Meantime, though the queen declared to every one that she was sure nothing could save her, it was resolved to hold a levée. The foreign ministers were to come to court, and the king, in the midst of his real grief, did not forget to send word to his pages to be sure to have his last new ruffles sewed on the shirt he was to put on that day; a trifle which often, as Lord Hervey remarks, shows more of the real character than events of importance, from which one frequently knows no more of a person's state of mind than one does of his natural gait from his dancing.
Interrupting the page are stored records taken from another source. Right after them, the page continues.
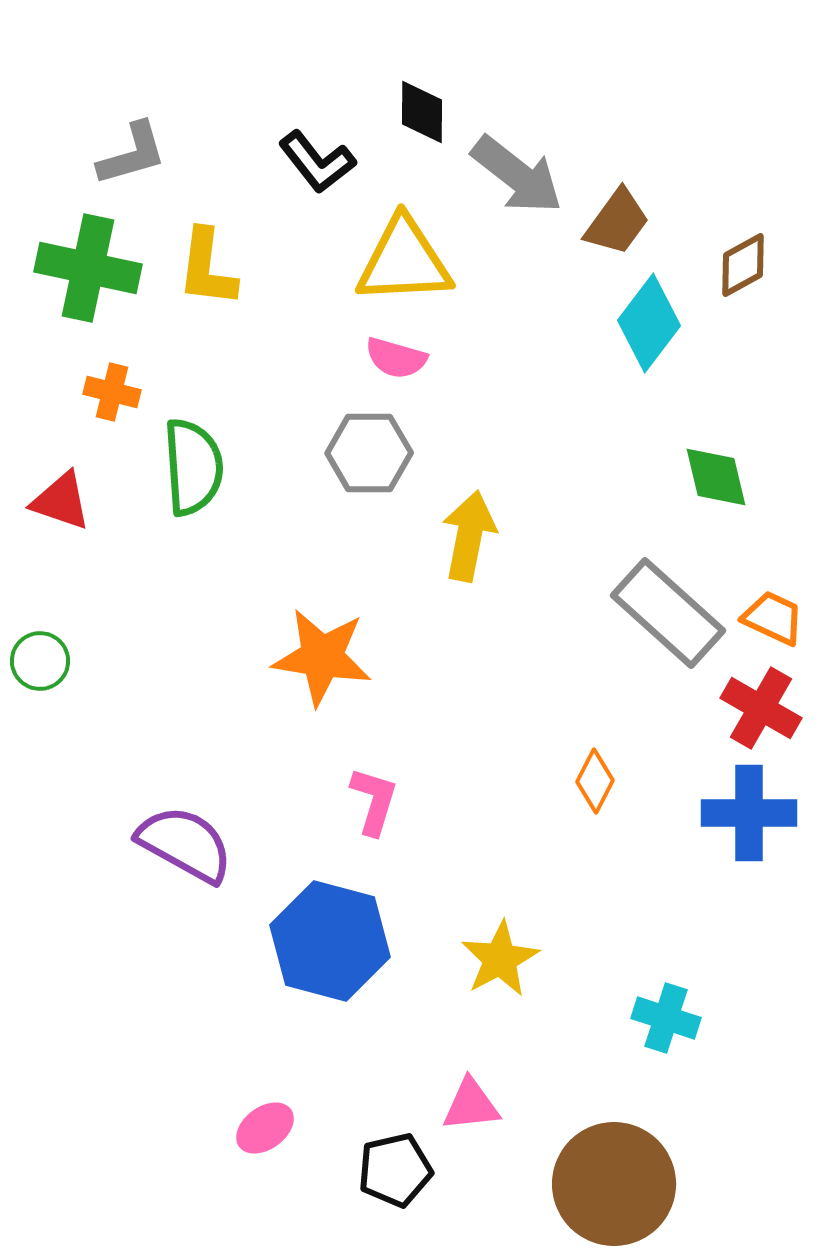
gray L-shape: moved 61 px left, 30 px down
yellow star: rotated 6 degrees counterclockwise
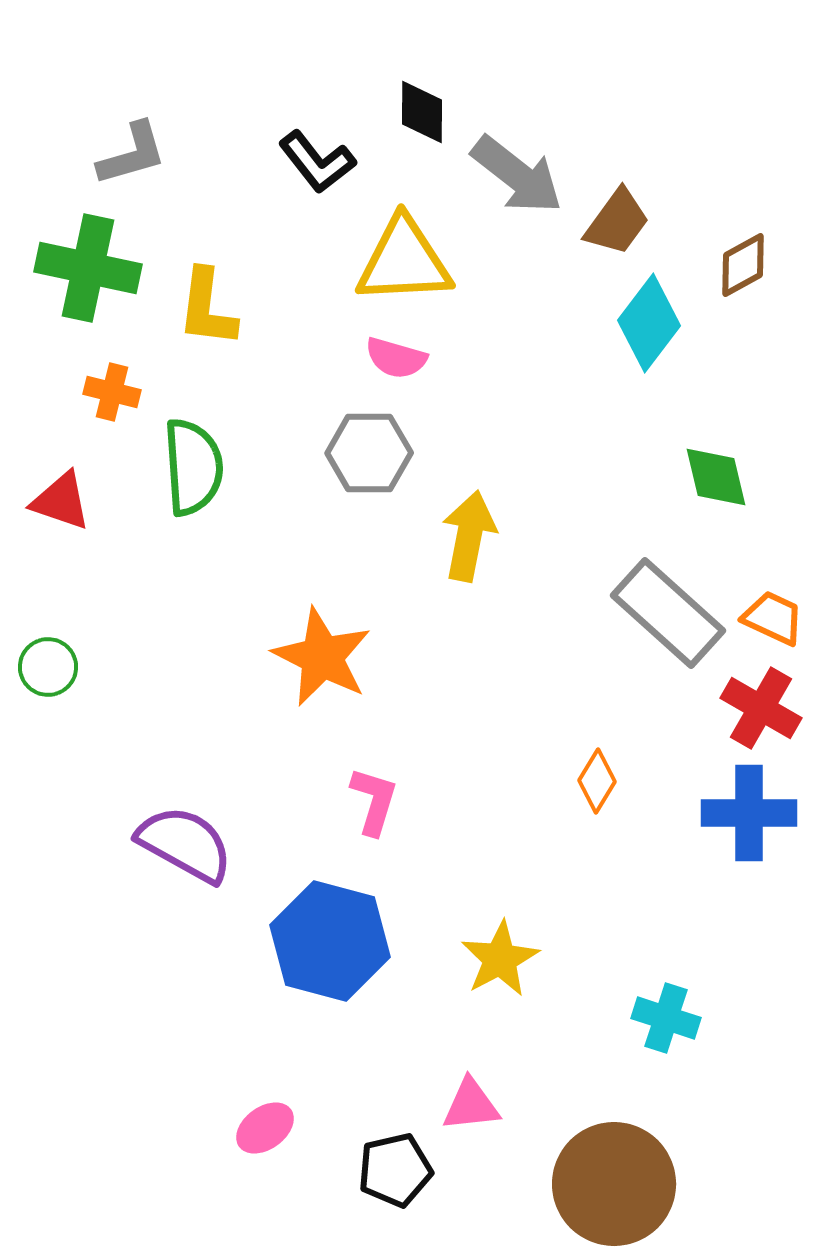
yellow L-shape: moved 40 px down
orange star: rotated 18 degrees clockwise
green circle: moved 8 px right, 6 px down
orange diamond: moved 2 px right; rotated 4 degrees clockwise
Lady Sundon was, meantime, ill at Bath, so that the queen's secret rested alone in her own heart. "I have an ill," she said, one evening, to her daughter Caroline, "that nobody knows of." Still, neither the princess nor Lord Hervey could guess at the full meaning of that sad assertion.
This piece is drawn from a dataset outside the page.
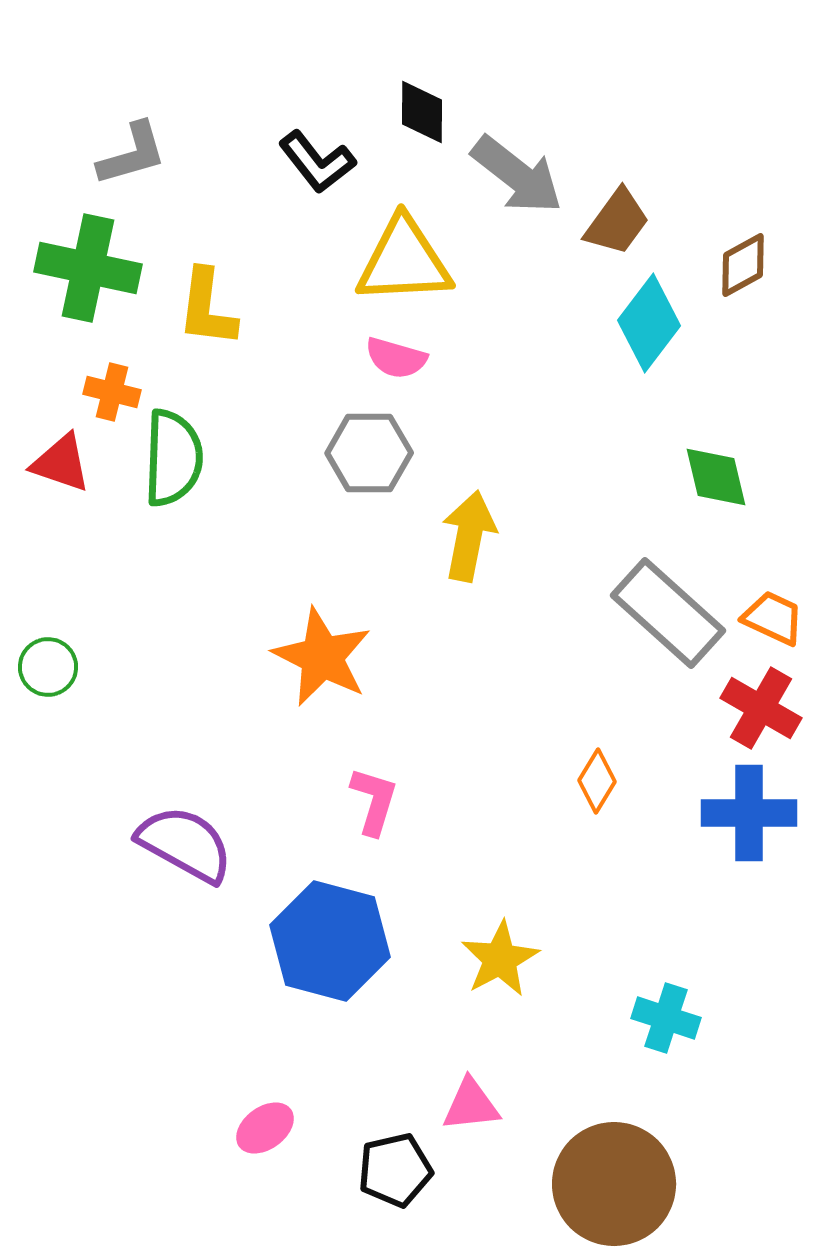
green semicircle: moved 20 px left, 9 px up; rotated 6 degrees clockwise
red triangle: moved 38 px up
The famous Sir Hans Sloane was then called in; but no remedy except large and repeated bleedings was suggested, and blisters were put on her legs. There seems to have been no means left untried by the faculty to hasten the catastrophe -thus working in the dark.
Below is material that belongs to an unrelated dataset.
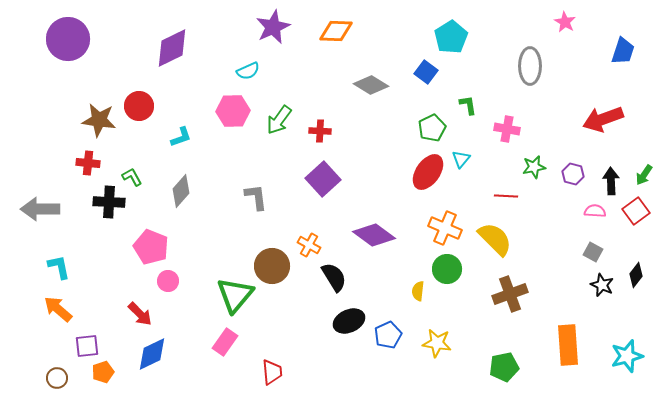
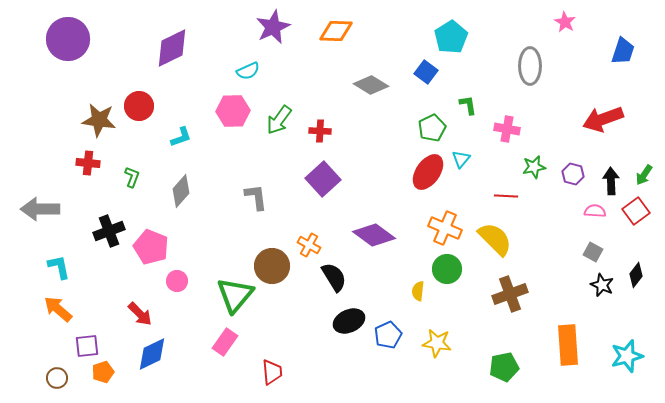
green L-shape at (132, 177): rotated 50 degrees clockwise
black cross at (109, 202): moved 29 px down; rotated 24 degrees counterclockwise
pink circle at (168, 281): moved 9 px right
The king now sat up with her whom he had so cruelly wounded in every nice feeling. On being asked, by Lord Hervey, what was to be done in case the Prince of Wales should come to inquire after the queen? he answered in the following terms, worthy of his ancestry-worthy of himself. It is diffi cult to say which was the most painful scene, that in the chamber where the queen lay in agony, or without, where the curse of family dissensions came like a ghoul to hover near the bed of death, and to gloat over the royal corpse. This was the royal dictum: "If the puppy should, in one of his impertinent airs of duty and affection, dare to come to St. James's, I order you to go to the scoundrel, and tell him I wonder at his impudence for daring to come here; that he has my orders already, and knows my pleasure, and bid him go about his business; for his poor mother is not in a condition to see him act his false, whining, cringing tricks now, nor am I in a humor to bear with his impertinence; and bid him trouble me with no more messages, but get out of my house."